*Excerpt*:
━━━━━━

So, the only satisfactory way is to remove the body from the car which will also allow you to fully assess the extent of the rot.
John Beavan, Bartestree, Hereford.
(John has provided David with a somewhat fuller explanation plus diagrams which I will copy and pass on if anyone requires more detail. MT)

In 1993 Carl Cederstrand advised the used of 1/2 carpet padding under the T-series carpet or elsewhere to keep his feet cool. I would like to keep my feet cool during long summer drives in my TF and am considering using Carl's method or the use of Cool-It mat, a more modern, expensive product sold by Demon-Tweeks. Has any member tried either method? (No324)

━━━━━━

*Objective*: Rewrite the motoring excerpt from "So, the only" up to and including "either method? (No324)", changing "rot" to "corrosion".

*Extracted records*:
━━━━━━

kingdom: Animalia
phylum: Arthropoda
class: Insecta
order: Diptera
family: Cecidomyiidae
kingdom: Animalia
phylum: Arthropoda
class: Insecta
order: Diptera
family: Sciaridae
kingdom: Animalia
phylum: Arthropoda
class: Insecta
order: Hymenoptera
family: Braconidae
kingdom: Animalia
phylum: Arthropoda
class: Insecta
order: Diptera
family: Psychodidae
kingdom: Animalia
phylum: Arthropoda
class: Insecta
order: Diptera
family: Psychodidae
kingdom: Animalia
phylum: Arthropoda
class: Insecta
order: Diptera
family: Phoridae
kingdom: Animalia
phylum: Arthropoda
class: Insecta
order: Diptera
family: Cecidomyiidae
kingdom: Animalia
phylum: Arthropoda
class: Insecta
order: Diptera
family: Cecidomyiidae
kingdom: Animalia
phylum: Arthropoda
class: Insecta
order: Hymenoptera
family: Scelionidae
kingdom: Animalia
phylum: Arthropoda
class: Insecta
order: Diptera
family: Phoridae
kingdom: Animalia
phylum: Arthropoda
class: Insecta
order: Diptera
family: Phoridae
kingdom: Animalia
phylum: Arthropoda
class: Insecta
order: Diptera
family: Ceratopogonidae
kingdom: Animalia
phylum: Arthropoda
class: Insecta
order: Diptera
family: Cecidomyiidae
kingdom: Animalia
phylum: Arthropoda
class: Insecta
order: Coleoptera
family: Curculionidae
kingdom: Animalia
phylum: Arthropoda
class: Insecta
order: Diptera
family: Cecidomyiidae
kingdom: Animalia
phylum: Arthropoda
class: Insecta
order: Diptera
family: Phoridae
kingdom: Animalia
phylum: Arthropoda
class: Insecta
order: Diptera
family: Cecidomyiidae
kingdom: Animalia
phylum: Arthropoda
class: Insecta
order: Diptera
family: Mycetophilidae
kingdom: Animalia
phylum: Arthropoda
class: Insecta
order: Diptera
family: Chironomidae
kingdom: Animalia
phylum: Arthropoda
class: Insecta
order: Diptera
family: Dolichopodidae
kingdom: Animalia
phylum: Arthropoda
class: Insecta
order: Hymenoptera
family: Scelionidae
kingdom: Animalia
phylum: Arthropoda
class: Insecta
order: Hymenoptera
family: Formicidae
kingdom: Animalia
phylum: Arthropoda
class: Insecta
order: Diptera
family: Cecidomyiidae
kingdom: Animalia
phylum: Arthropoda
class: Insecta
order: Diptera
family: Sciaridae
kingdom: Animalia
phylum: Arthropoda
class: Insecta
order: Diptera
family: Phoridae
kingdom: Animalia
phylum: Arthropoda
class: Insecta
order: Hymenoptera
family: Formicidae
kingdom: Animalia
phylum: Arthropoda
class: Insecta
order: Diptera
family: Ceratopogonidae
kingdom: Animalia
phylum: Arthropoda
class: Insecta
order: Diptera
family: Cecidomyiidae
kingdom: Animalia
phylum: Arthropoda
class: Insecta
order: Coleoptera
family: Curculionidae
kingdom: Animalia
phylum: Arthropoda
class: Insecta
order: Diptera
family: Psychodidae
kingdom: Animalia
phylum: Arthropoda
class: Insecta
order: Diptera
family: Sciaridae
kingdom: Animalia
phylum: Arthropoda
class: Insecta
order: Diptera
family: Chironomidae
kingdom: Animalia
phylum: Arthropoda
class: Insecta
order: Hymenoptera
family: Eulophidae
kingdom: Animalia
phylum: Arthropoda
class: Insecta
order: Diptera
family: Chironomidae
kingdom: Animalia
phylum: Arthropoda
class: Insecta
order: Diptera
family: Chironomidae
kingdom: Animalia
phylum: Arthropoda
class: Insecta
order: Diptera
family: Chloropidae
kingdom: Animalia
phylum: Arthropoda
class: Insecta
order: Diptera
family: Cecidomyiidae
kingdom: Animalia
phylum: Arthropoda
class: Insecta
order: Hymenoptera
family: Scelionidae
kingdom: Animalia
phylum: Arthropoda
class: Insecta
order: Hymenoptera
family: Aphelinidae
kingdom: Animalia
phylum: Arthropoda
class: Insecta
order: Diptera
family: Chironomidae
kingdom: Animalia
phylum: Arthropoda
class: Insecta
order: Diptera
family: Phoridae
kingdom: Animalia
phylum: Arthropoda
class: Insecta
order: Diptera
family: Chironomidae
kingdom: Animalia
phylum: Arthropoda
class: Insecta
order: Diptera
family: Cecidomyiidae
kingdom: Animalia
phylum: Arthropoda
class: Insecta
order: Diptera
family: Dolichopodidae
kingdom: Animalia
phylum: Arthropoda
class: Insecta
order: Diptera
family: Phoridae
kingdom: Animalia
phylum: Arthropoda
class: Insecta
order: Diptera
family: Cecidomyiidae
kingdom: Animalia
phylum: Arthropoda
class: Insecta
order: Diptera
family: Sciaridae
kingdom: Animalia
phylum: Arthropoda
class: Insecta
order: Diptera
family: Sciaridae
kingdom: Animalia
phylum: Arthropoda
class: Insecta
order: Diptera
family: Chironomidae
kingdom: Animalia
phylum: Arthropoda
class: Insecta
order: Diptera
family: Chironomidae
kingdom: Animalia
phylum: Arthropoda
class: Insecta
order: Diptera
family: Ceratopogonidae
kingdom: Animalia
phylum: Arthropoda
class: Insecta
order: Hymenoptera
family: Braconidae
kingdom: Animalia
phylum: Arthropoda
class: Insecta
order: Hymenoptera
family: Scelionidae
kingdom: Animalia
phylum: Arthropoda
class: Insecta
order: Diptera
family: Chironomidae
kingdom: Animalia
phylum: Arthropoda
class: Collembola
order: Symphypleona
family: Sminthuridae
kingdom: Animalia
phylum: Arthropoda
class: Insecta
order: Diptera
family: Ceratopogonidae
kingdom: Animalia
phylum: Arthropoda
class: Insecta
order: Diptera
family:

━━━━━━

*Full solution*:
So, the only satisfactory way is to remove the body from the car which will also allow you to fully assess the extent of the corrosion.
John Beavan, Bartestree, Hereford.
(John has provided David with a somewhat fuller explanation plus diagrams which I will copy and pass on if anyone requires more detail. MT)

In 1993 Carl Cederstrand advised the used of 1/2 carpet padding under the T-series carpet or elsewhere to keep his feet cool. I would like to keep my feet cool during long summer drives in my TF and am considering using Carl's method or the use of Cool-It mat, a more modern, expensive product sold by Demon-Tweeks. Has any member tried either method? (No324)